Synthesizing Halaven is an extremely difficult and complex process, involving some 62 steps to achieve total synthesis. Halaven has a molecular weight of 826, including 19 chiral carbons, which means the theoretical number of stereoisomers is 219, or a possible 524,000, making stereocontrol potentially extremely difficult. However, due to Eisai's advanced technological capabilities, it was possible to stereoselectively control all synthetic reactions and commercially synthesize Halaven.

Halaven was approved in the United States, Singapore, European Union (EU), and Japan in November 2010, February 2011, March 2011 and April 2011, respectively, and is approved in 35 countries worldwide including Canada. Eisai is currently pursuing the development of Halaven in numerous other countries such as those in Asia and emerging regions, and is conducting late stage clinical trials investigating the potential of the drug as a single-agent therapy in the treatment of other types of cancer such as breast cancer with fewer prior treatments, non-small cell lung cancer and sarcoma.

2. Eisai's Commitment to Women's Oncology

The number of women dying from cancer is increasing year by year, and according to the World Health Organization (WHO), approximately three million women worldwide lose their lives to the disease each year.

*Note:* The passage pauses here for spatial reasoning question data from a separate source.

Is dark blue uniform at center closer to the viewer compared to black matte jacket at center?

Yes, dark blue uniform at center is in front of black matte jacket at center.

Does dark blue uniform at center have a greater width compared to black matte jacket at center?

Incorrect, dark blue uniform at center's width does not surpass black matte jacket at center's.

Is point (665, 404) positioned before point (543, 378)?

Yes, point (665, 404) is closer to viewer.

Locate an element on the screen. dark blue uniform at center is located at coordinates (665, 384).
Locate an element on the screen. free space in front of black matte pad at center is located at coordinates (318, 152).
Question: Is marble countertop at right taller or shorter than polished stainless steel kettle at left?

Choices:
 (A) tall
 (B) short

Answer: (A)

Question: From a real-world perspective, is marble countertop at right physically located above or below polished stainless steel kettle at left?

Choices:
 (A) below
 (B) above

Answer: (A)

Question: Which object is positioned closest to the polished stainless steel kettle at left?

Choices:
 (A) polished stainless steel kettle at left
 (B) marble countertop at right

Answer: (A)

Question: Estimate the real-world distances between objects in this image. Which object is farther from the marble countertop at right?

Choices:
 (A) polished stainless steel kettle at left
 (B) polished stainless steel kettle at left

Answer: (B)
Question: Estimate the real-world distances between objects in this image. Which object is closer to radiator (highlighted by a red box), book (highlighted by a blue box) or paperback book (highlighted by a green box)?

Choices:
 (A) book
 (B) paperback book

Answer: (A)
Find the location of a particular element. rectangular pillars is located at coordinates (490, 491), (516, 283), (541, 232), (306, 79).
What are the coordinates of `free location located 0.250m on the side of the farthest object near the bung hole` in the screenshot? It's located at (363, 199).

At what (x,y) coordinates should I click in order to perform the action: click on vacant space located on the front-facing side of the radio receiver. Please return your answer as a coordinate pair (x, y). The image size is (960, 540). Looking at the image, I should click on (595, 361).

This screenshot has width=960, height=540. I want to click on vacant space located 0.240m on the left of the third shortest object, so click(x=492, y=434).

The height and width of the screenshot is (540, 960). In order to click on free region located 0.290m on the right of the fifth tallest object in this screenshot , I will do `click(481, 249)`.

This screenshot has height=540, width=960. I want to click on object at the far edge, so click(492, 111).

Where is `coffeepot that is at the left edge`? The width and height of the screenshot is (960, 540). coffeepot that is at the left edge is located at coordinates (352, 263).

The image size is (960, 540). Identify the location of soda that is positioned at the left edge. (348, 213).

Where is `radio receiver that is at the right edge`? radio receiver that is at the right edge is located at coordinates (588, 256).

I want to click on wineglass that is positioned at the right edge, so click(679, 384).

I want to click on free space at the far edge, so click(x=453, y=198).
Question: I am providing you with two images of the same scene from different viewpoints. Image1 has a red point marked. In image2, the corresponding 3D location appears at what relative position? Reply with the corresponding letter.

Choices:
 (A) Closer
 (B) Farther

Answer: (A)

Eisai considers it extremely meaningful to support women living with cancer and improve their quality of life.

By committing itself to “Women's Oncology,” an area of oncology that places emphasis on the perspectives of women, Eisai will stand alongside women facing cancer, while at the same time bringing them hope and making contributions to improve their quality of life.

Eisai believes that its mission is to deliver innovative new therapies to patients fighting cancer as soon as possible by further contributing to breast cancer patients through indication expansion and the development of additional formulations of Halaven, and developing other therapeutic agents such as farletuzumab, a monoclonal antibody targeting ovarian cancer, and lenvatinib, a potential treatment for thyroid and endometrial cancer. Furthermore, Eisai is committed to implementing access programs to ensure that its products reach individual patients around the world as well as the overall improvement of healthcare systems.

3. About the Canadian Pharmaceutical Market

With a population of approximately 34 million people, Canada is highly stable nation with a real GDP growth rate of 3.3%. Canada comprises the world's ninth largest, and North America's second largest, pharmaceuticals market, boasting sales of 21.6 billion U.S. dollars (approximately 1.64 trillion yen) in 2010 and a growth rate of 3%.

In Canada, like many European countries and the United States, breast cancer is one of the most frequently diagnosed cancers among women, with over 23,000 new cases expected annually. An estimated 5,000 Canadians die each year as a result of breast cancer.